··· GIVEN PASSAGE
Paul Harwood suggests management risk should be considered as a category on its own, to the benefit of business results
I may have discovered a new risk: 'management risk' - defined as 'the risk that management doesn't deliver the planned results'. This type of risk is strangely absent from much of the enterprise risk management (ERM) literature.
Isn't it just operational risk? It could be, particularly given that operational risk is a balancing category, a convenient label for a diverse set of 'no upside' risks. But I've never seen management risk as an operational risk sub-category. Plus, it has an upside.
What's the nature of management risk? Boards hire management teams to deliver a defined plan on agreed assumptions within a reasonable corridor. The great thing about a plan is that you can subject it to a whole host of tests, stresses and scenarios. You can assess how results benefit from better - or suffer from poorer - management, and whether assumptions are reasonable. This feels like productive, meaningful analysis.
Luck or judgment?
······
▸ **REQUIRED ACTIONS**:
a) State whether each statement agrees with the passage on management risk, answering yes or no and quoting the words that decide it: (i) the author has seen management risk classed as a sub-category of operational risk; (ii) management risk is largely missing from the enterprise risk management literature; (iii) management risk has an upside.
b) How does the passage on management risk define management risk?
The rows that follow bear no relation to the passage on management risk.
··· DATASET
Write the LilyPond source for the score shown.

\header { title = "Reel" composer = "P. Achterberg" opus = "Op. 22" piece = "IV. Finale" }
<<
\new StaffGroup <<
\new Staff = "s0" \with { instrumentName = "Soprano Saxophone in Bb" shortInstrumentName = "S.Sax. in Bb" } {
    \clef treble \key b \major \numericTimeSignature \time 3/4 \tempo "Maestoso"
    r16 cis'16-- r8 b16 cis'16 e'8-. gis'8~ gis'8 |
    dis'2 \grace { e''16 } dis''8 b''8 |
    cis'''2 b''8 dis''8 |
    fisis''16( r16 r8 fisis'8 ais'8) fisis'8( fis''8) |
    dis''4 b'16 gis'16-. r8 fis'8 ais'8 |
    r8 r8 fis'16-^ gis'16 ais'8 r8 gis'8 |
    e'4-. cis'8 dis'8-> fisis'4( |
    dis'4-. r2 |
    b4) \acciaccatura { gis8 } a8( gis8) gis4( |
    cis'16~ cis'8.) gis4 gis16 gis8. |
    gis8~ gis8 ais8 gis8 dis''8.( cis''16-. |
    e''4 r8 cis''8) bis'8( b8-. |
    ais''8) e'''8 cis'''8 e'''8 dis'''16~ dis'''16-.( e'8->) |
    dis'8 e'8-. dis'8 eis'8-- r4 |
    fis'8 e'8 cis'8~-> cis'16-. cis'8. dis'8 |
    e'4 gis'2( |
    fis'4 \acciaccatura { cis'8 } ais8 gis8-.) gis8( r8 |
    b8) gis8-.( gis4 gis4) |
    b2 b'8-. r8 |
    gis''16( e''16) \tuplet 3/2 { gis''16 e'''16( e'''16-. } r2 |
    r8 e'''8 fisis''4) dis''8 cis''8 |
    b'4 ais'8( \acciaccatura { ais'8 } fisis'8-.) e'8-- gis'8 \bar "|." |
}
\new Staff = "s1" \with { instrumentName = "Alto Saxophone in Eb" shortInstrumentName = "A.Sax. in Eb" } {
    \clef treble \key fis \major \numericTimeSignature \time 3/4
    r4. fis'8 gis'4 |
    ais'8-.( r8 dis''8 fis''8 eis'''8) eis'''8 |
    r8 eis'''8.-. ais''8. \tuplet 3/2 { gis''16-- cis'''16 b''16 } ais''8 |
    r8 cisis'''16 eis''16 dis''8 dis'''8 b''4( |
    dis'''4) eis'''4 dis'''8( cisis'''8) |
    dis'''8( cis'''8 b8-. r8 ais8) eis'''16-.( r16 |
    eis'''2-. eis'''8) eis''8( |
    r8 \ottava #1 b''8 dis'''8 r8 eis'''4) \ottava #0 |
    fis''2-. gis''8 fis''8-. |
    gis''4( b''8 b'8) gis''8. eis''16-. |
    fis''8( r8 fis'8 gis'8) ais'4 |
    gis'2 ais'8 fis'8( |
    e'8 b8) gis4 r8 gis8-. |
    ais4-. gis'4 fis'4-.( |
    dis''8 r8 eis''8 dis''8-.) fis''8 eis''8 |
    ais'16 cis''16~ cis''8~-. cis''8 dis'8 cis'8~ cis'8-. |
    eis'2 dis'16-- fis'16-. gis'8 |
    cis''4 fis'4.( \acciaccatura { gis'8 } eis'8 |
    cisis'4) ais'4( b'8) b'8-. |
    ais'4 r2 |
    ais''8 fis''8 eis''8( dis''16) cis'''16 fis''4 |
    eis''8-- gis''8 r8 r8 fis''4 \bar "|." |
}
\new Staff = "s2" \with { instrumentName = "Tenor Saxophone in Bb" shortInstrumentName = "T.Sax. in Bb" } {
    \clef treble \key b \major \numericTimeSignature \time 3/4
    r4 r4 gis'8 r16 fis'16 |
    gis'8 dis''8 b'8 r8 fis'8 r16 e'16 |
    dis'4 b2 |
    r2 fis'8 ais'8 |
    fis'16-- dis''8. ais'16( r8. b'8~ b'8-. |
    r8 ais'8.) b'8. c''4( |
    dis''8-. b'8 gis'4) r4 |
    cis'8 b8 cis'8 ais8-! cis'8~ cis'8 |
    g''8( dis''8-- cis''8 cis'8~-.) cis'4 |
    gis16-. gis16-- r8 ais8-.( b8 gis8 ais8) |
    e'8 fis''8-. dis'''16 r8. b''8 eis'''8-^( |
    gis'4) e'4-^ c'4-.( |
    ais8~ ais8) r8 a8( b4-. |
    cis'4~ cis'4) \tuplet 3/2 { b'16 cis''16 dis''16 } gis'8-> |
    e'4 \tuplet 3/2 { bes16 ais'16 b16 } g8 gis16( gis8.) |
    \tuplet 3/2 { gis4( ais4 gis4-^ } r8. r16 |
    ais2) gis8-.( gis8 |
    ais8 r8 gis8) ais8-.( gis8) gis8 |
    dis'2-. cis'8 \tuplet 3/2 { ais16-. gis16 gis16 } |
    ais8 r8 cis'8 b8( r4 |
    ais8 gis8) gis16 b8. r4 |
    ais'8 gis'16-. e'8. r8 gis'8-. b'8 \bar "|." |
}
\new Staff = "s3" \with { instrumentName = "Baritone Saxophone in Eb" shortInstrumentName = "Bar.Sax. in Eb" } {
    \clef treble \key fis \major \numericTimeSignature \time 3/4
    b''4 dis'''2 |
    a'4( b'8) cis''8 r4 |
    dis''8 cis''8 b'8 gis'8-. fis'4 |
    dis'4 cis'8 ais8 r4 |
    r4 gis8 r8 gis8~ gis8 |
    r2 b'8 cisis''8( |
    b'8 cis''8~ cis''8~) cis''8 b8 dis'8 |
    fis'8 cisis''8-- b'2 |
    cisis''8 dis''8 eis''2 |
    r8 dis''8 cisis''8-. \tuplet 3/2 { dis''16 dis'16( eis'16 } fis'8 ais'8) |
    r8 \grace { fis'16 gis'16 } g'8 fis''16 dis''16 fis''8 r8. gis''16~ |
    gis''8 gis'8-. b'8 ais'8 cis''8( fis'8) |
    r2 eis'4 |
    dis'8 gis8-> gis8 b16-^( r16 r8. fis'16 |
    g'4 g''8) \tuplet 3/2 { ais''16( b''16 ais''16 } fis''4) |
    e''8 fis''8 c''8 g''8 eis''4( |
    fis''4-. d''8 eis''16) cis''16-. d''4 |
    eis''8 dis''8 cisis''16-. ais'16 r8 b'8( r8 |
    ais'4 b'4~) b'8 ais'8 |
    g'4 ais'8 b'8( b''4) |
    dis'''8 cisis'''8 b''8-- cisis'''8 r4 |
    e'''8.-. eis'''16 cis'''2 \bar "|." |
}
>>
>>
······
▸ **ANSWERS BY TASK**:
a)
(i) No: "But I've never seen management risk as an operational risk sub-category."
(ii) Yes: "This type of risk is strangely absent from much of the enterprise risk management (ERM) literature."
(iii) Yes: "Plus, it has an upside."

b) It defines management risk as the risk that management doesn't deliver the planned results.